A coalition of Syrian rebels and militants seized a village from regime forces near Aleppo overnight, a monitoring group and rebel sources said on Friday, gaining important ground near the city where the U.S. and Russia are trying to de-escalate the war.
The Syrian Observatory for Human Rights said 73 people had been killed in the battle for Khan Touman, some 15 km (9 miles) southwest of Aleppo in a location near the Damascus-Aleppo highway.
Among the dead were at least 43 insurgents and 30 pro-regime fighters, said the Britain-based monitoring group.
While multiple rebel sources said the town had been captured, a Syrian army source denied Khan Touman had fallen.
The attack was launched by an alliance of Islamist insurgents known as Jaish al-Fatah, including Al-Nusra Front, which has rejected diplomatic efforts to halt the war and promote peace talks.
The offensive signals the reemergence of the powerful Jaish al-Fatah.
The Observatory said other non-jihadist rebels fought for Khan Touman on the side of the coalition, too.
Washington and Moscow this week brokered a ceasefire in the city of Aleppo itself, where some 300 people have been killed in the last two weeks in regime- and rebel-held areas as a result of air strikes and shelling.

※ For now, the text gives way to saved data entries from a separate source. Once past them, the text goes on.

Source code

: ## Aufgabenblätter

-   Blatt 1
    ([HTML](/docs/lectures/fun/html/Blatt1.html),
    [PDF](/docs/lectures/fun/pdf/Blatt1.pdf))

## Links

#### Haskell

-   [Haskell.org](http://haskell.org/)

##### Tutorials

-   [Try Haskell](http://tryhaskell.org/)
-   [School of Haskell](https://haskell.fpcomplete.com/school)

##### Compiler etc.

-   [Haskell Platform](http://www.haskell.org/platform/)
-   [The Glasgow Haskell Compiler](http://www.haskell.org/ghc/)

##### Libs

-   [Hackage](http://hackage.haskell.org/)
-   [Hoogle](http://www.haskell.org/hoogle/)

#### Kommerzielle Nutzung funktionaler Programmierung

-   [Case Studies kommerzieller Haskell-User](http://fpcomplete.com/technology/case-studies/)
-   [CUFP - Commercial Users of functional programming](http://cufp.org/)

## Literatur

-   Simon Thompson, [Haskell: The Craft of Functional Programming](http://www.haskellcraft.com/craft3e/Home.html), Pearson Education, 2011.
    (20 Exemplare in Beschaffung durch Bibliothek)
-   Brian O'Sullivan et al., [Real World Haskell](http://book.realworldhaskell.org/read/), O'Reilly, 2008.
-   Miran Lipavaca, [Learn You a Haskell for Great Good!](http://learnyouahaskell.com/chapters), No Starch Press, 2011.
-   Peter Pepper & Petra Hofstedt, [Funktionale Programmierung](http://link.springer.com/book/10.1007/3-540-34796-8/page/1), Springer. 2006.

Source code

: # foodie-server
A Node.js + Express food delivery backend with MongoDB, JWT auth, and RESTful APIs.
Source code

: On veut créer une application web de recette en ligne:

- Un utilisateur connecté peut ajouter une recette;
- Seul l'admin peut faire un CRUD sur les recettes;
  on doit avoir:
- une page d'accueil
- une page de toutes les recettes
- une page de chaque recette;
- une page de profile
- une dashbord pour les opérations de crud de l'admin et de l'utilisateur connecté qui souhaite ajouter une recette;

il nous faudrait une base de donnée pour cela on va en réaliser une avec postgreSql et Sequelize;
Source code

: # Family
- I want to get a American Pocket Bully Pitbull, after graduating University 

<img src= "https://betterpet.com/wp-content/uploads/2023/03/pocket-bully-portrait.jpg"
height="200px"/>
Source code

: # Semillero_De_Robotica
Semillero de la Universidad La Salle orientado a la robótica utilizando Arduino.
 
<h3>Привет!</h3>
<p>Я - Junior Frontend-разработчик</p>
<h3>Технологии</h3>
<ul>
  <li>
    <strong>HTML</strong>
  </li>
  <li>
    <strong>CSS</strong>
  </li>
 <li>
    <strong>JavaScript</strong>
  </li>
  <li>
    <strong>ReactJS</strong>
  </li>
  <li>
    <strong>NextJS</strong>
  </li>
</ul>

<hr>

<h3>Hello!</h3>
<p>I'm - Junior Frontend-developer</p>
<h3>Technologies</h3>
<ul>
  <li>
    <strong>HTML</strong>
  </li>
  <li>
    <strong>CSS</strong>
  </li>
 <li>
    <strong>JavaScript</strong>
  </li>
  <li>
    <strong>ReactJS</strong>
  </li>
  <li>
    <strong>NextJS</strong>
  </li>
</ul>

“Throughout the night the battles were very intense,” said Abu al-Baraa al-Hamawi, a fighter from the Ajnad al-Sham group, one of the factions taking part in the attack. “Areas south of Khan Touman have been liberated,” he told Reuters.
Aleppo-area opposition media activist Bahaa al-Halaby said the insurgents took control of Khan Touman around 7 a.m.
Meanwhile, Bashar Assad’s forces denied that regime warplanes had conducted air strikes targeting a camp for displaced people near the Turkish border on Thursday which killed at least 28 people.
“There is no truth to reports … about the Syrian air force targeting a camp for the displaced in the Idlib countryside,” the forces said in a statement on Friday carried by state media.
The Observatory said Thursday women and children were among the casualties from the strike that hit the camp in rebel-held territory near Sarmada.
France on Friday condemned the air strikes, demanding a probe into what it termed a “revolting and unacceptable act that could amount to a war crime or crime against humanity.”
“Those who are responsible will have to be brought to justice,” France’s foreign ministry spokesman said.
Next week, France will host a meeting of ministers from countries that support Syrian opposition groups, together with Syrian opposition figure Riad Hijab, to seek ways to break the political and military deadlock in the country.